Казалось, будто бы священник совершенно бесшумно шевелит губами, тем не менее, всем было слышно, что он говорит. Истинное чудо, а может только эффект исключительного умения лишенного вкуса архитектора?

Седовласый замолк, повернулся к амвону и поднял руку в обвиняющем жесте, но, прежде чем сам заговорил, другой голос прервал тишину. Гораздо более высокий в тональности и более решительный. Раздавался он со стороны входа.

- Представление закончено, пан Лис!

Оглянулись практически все, за исключением мужчины в белом и ксёндза, который глядел в ту сторону все время. Старик медленно опустил поднятую руку и тихо ругнулся, настолько тихо, что никому услышать его не удалось.

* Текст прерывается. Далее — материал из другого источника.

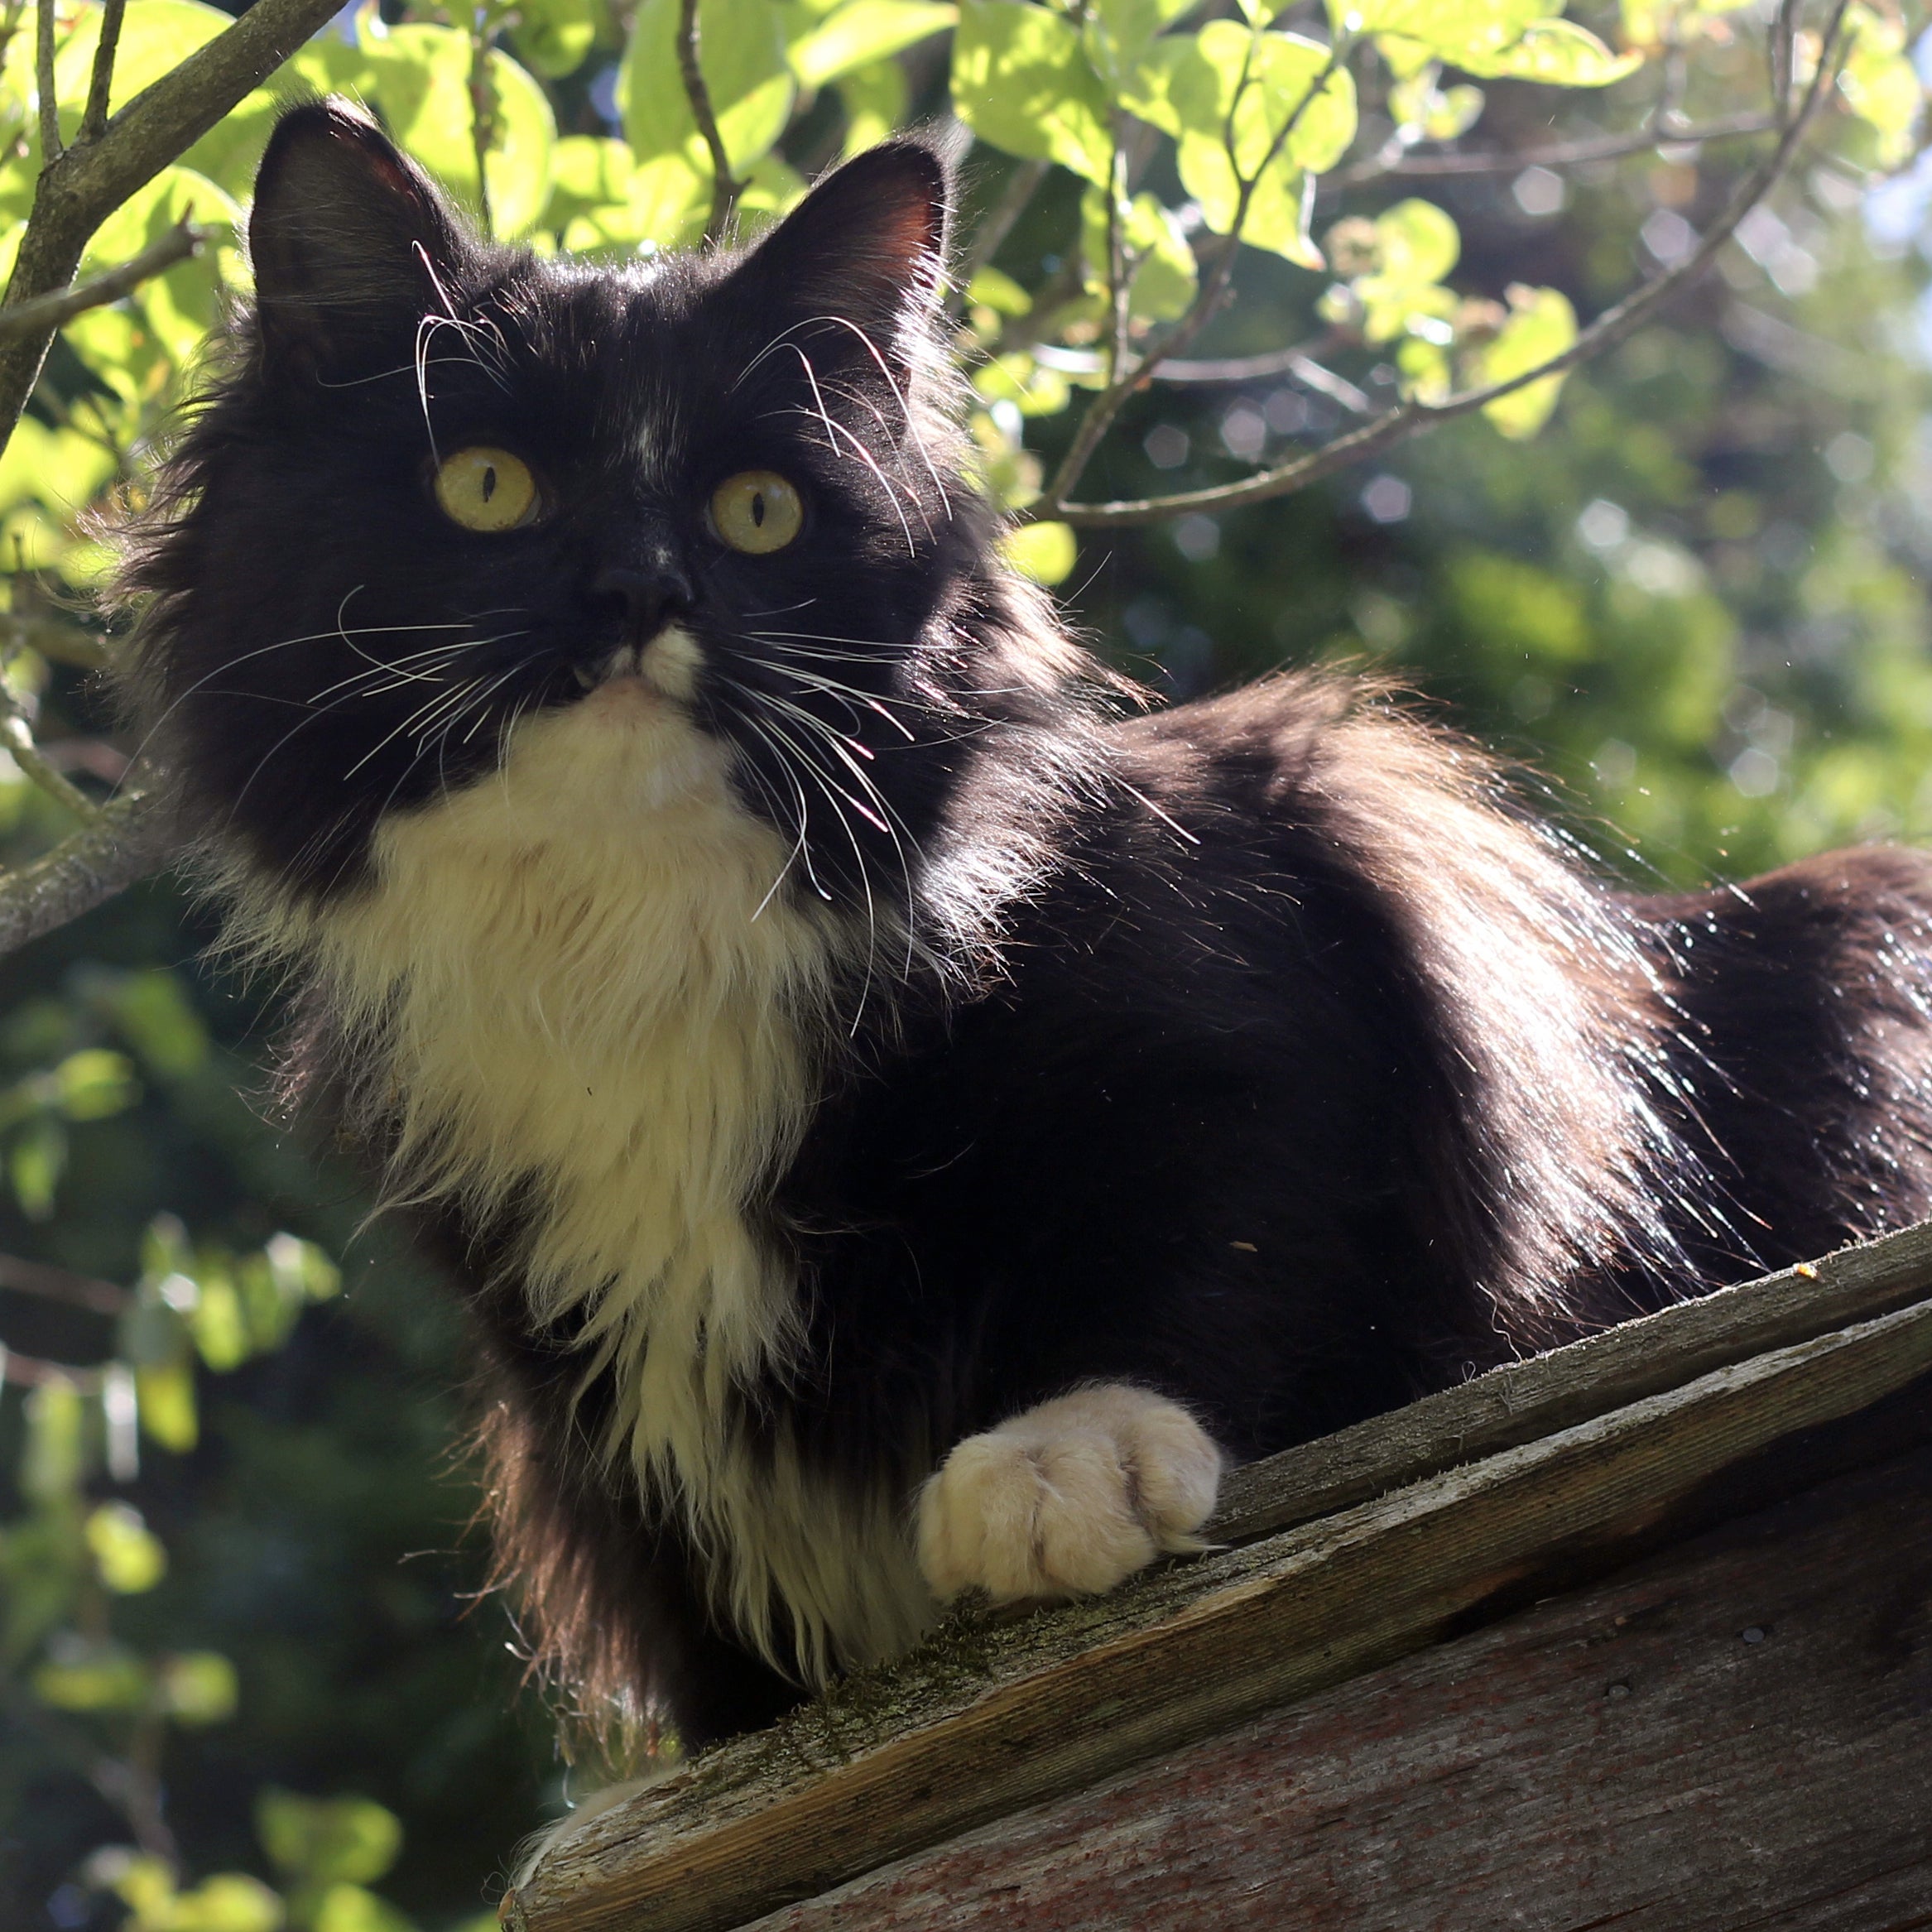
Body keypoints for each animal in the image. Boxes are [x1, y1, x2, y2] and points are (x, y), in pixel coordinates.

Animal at [113, 94, 1932, 1754]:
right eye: (486, 486)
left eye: (758, 511)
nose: (639, 597)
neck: (631, 934)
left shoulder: (1289, 901)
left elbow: (1212, 1213)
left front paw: (1062, 1467)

У входа стояло трое мужчин в черных костюмах. Двое, крепко сложенные, с бычьими шеями и практически одинаковыми лицами, держались за спиной третьего, гораздо более худого и меньшего роста, чем они. Уже на первый взгляд было видно, что он гораздо старше своих спутников. У него был высокий, бледный лоб, припорошенные сединой волосы, водянистые глаза; узкая щель рта была почти что лишена губ, а еще орлиный нос, на который опирались толстые очки со слегка затененными стеклами. Те, что сидели ближе всех, если бы обладали хорошей наблюдательностью, могли бы отметить еще одну примету: тоненький, круглый шрам на виске.

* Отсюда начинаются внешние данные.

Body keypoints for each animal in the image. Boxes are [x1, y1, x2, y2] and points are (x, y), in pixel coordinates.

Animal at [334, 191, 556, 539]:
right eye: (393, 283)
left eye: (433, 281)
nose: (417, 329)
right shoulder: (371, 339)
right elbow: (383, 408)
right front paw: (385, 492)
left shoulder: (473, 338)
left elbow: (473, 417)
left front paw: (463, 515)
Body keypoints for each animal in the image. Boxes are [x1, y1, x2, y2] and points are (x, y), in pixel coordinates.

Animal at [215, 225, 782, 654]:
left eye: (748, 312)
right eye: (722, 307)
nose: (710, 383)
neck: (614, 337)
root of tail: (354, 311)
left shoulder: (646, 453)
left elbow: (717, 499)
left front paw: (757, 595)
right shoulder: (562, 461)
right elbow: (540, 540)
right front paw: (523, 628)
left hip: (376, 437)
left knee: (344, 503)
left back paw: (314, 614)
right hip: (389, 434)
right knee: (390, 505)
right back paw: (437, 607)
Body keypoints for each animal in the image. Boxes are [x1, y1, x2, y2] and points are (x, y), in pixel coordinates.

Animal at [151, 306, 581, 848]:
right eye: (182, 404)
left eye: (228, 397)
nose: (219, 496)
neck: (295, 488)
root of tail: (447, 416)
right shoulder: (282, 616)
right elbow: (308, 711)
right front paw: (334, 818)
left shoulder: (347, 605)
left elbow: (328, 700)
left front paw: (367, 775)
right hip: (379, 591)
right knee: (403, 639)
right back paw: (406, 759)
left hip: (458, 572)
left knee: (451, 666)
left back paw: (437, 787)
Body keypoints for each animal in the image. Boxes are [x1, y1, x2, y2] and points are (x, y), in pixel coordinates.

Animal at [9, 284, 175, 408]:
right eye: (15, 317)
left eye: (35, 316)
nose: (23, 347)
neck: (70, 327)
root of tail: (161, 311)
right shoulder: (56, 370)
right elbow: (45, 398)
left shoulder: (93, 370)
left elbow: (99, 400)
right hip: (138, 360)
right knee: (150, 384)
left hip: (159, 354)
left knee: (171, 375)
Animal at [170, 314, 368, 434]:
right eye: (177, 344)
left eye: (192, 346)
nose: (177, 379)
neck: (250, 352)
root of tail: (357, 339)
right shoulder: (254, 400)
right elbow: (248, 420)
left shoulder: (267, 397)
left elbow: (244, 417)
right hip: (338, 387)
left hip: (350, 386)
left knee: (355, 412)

- Управление охраны государства, - сообщил всем низкий мужчина, показывая небольшую бляху, формы которой с этого расстояния невозможно было распознать, не говоря уже о расшифровке украшающих ее надписей. – Прошу всех хранить спокойствие и оставаться на местах, - прибавил он, видя замешательство, которое вызвали его слова среди людей, которых они застали врасплох.

Рослые блондины, вероятнее всего, близнецы, тем временем встали за спиной мужчины в белом. Их начальник подошел с другой стороны, привстал перед алтарем на колено и небрежно перекрестился. Потом глянул прямо в глаза седому.